TASK TO CARRY OUT - Copy every line of the records below that holds the word "label".

SUPPLIED RECORDS: Begin

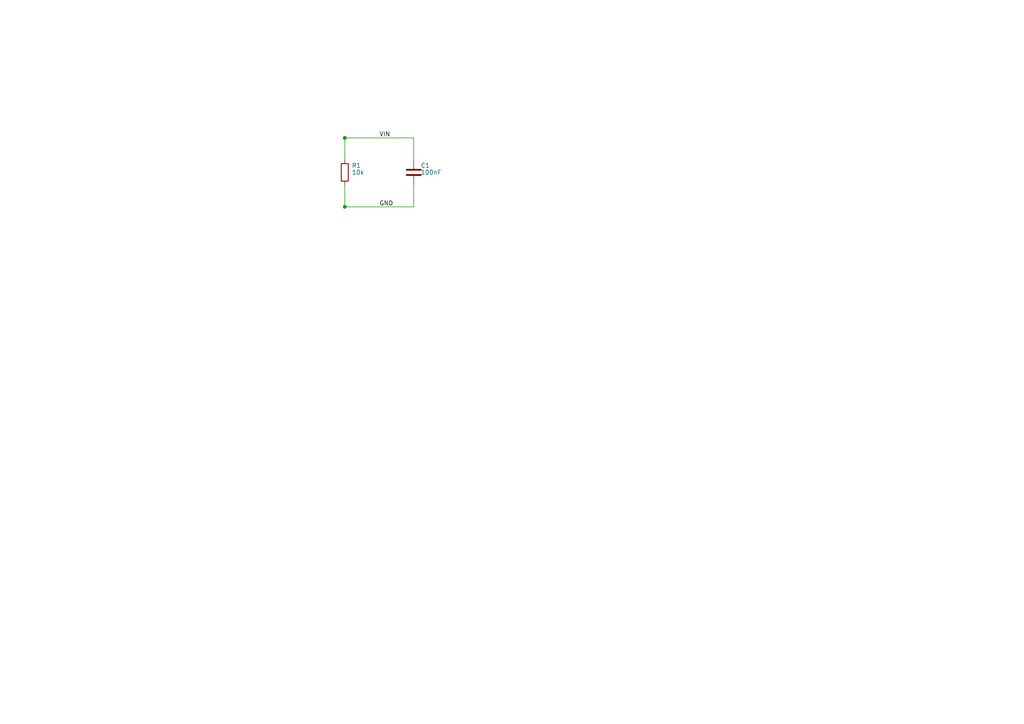
<source format=kicad_sch>
(kicad_sch
	(version 20231120)
	(generator "kicadtools_test")
	(uuid "12345678-1234-1234-1234-123456789abc")
	(paper "A4")
	(title_block
		(title "Simple RC Circuit")
		(date "2024-01-01")
		(rev "1.0")
		(company "Test Corp")
	)
	
	(symbol
		(lib_id "Device:R")
		(at 100 50 0)
		(unit 1)
		(in_bom yes)
		(on_board yes)
		(dnp no)
		(uuid "aaaaaaaa-aaaa-aaaa-aaaa-aaaaaaaaaaaa")
		(property "Reference" "R1"
			(at 102 48 0)
			(effects (font (size 1.27 1.27)) (justify left))
		)
		(property "Value" "10k"
			(at 102 50 0)
			(effects (font (size 1.27 1.27)) (justify left))
		)
		(property "Footprint" "Resistor_SMD:R_0603_1608Metric"
			(at 100 50 0)
			(effects (font (size 1.27 1.27)) hide)
		)
		(property "Datasheet" "~"
			(at 100 50 0)
			(effects (font (size 1.27 1.27)) hide)
		)
		(pin "1"
			(uuid "pin-r1-1")
		)
		(pin "2"
			(uuid "pin-r1-2")
		)
	)
	(symbol
		(lib_id "Device:C")
		(at 120 50 0)
		(unit 1)
		(in_bom yes)
		(on_board yes)
		(dnp no)
		(uuid "bbbbbbbb-bbbb-bbbb-bbbb-bbbbbbbbbbbb")
		(property "Reference" "C1"
			(at 122 48 0)
			(effects (font (size 1.27 1.27)) (justify left))
		)
		(property "Value" "100nF"
			(at 122 50 0)
			(effects (font (size 1.27 1.27)) (justify left))
		)
		(property "Footprint" "Capacitor_SMD:C_0603_1608Metric"
			(at 120 50 0)
			(effects (font (size 1.27 1.27)) hide)
		)
		(property "Datasheet" "~"
			(at 120 50 0)
			(effects (font (size 1.27 1.27)) hide)
		)
		(pin "1"
			(uuid "pin-c1-1")
		)
		(pin "2"
			(uuid "pin-c1-2")
		)
	)
	(wire
		(pts (xy 100 46.19) (xy 100 40))
		(stroke (width 0) (type default))
		(uuid "wire-1")
	)
	(wire
		(pts (xy 100 40) (xy 120 40))
		(stroke (width 0) (type default))
		(uuid "wire-2")
	)
	(wire
		(pts (xy 120 40) (xy 120 46.19))
		(stroke (width 0) (type default))
		(uuid "wire-3")
	)
	(wire
		(pts (xy 100 53.81) (xy 100 60))
		(stroke (width 0) (type default))
		(uuid "wire-4")
	)
	(wire
		(pts (xy 100 60) (xy 120 60))
		(stroke (width 0) (type default))
		(uuid "wire-5")
	)
	(wire
		(pts (xy 120 60) (xy 120 53.81))
		(stroke (width 0) (type default))
		(uuid "wire-6")
	)
	(label "VIN"
		(at 110 40 0)
		(effects (font (size 1.27 1.27)) (justify left bottom))
		(uuid "label-vin")
	)
	(label "GND"
		(at 110 60 0)
		(effects (font (size 1.27 1.27)) (justify left bottom))
		(uuid "label-gnd")
	)
	(junction
		(at 100 40)
		(diameter 0)
		(uuid "junction-1")
	)
	(junction
		(at 100 60)
		(diameter 0)
		(uuid "junction-2")
	)
)

</source>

SUPPLIED RECORDS: End

REPLY -
	(label "VIN"
		(uuid "label-vin")
	(label "GND"
		(uuid "label-gnd")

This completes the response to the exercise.